Your assignment -> Please update the listing from its start through the line with "WHAT TO EXPECT?" by replacing "disciples" with "followers" and leaving every other word unchanged. Give back only those lines, without the pictures.
________________
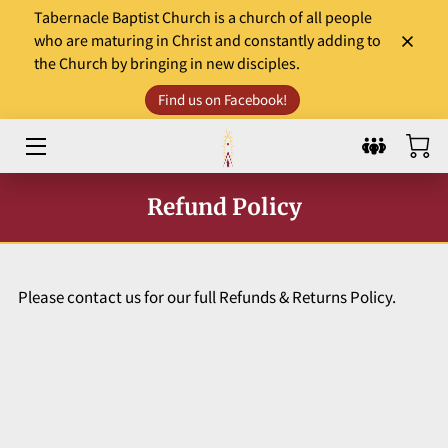
Tabernacle Baptist Church is a church of all people
who are maturing in Christ and constantly adding to
the Church by bringing in new disciples.
HOME
Find us on Facebook!
LEADERS
WORSHIP & MINISTRY
Refund Policy
EVENTS
COMMUNITY INVOLVEMENT
Please contact us for our full Refunds & Returns Policy.
DONATE
SERMONS AND GOSPEL TIDBITS
WHAT TO EXPECT?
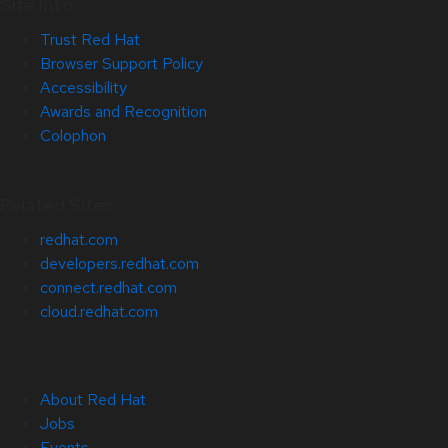
Site Info
Trust Red Hat
Browser Support Policy
Accessibility
Awards and Recognition
Colophon
Related Sites
redhat.com
developers.redhat.com
connect.redhat.com
cloud.redhat.com
About Red Hat
Jobs
Events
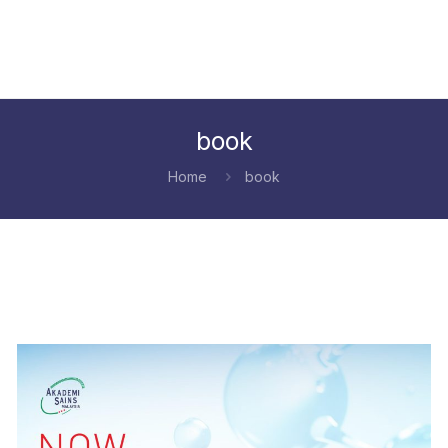
book
Home
book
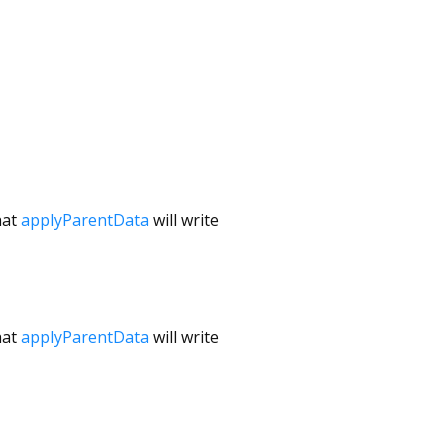
hat
applyParentData
will write
hat
applyParentData
will write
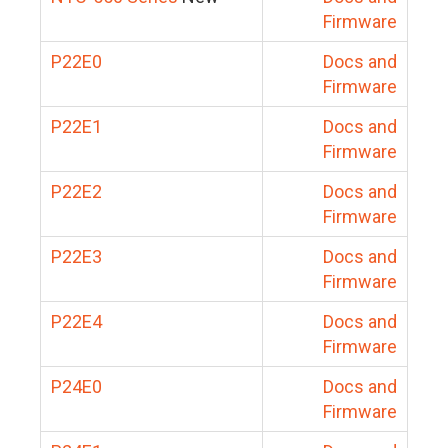
Firmware
P22E0
Docs and
Firmware
P22E1
Docs and
Firmware
P22E2
Docs and
Firmware
P22E3
Docs and
Firmware
P22E4
Docs and
Firmware
P24E0
Docs and
Firmware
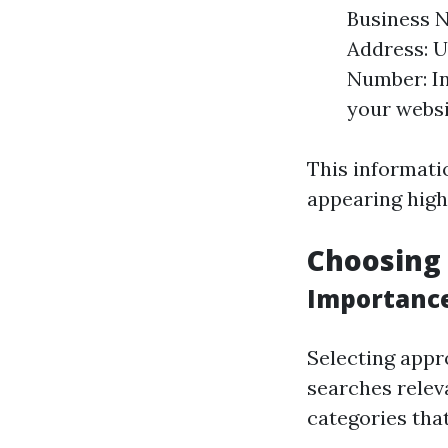
Business N
Address: U
Number: In
your websi
This informati
appearing highe
Choosing 
Importance
Selecting appr
searches relev
categories tha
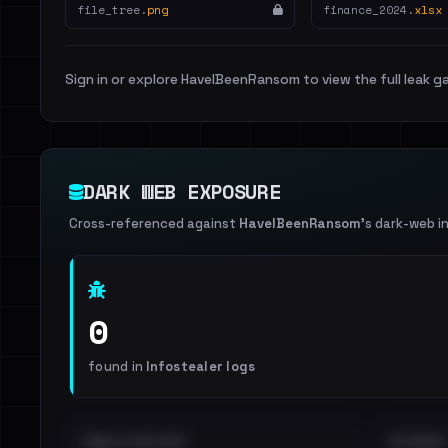
file_tree.
png
finance_2024.
xlsx
Sign in or explore HaveIBeenRansom to view the full leak ga
DARK WEB EXPOSURE
Cross-referenced against
HaveIBeenRansom
's dark-web i
0
found in
Infostealer logs
EMAILS EXPOSED
INTERNAL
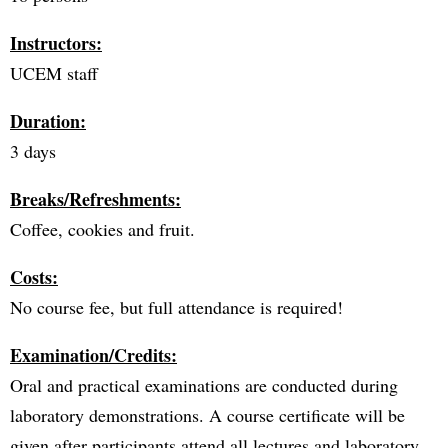
Instructors:
UCEM staff
Duration:
3 days
Breaks/Refreshments:
Coffee, cookies and fruit.
Costs:
No course fee, but full attendance is required!
Examination/Credits:
Oral and practical examinations are conducted during
laboratory demonstrations. A course certificate will be
given after participants attend all lectures and laboratory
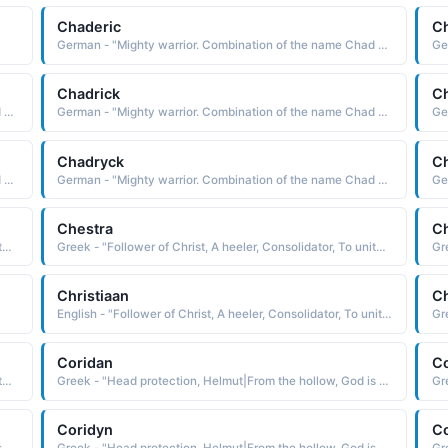
Chaderic
Ch
German - "Mighty warrior. Combination of the name Chad and Rick (short for Richard)"
Chadrick
Ch
German - "Mighty warrior. Combination of the name Chad and Rick (short for Richard)"
German - "Mighty warrior. Combination of the name Chad and Rick (short for Richard)"
Chadryck
C
German - "Mighty warrior. Combination of the name Chad and Rick (short for Richard)"
German - "Mighty warrior. Combination of the name Chad and Rick (short for Richard)"
Chestra
Ch
Greek - "Follower of Christ, A heeler, Consolidator, To unite or combine, To become solid or firm."
Greek - "Follower of Christ, A heeler, Consolidator, To unite or combine, To become solid or firm."
Christiaan
Ch
English - "Follower of Christ, A heeler, Consolidator, To unite or combine, To become solid or firm."
Coridan
C
Greek - "Follower of Christ, A heeler, Consolidator, To unite or combine, To become solid or firm."
Greek - "Head protection, Helmut|From the hollow, God is my judge. A combination of Cory and Dan|Lark."
Coridyn
C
________________
The completed task ->
Tabernacle Baptist Church is a church of all people
who are maturing in Christ and constantly adding to
the Church by bringing in new followers.
HOME
Find us on Facebook!
LEADERS
WORSHIP & MINISTRY
Refund Policy
EVENTS
COMMUNITY INVOLVEMENT
Please contact us for our full Refunds & Returns Policy.
DONATE
SERMONS AND GOSPEL TIDBITS
WHAT TO EXPECT?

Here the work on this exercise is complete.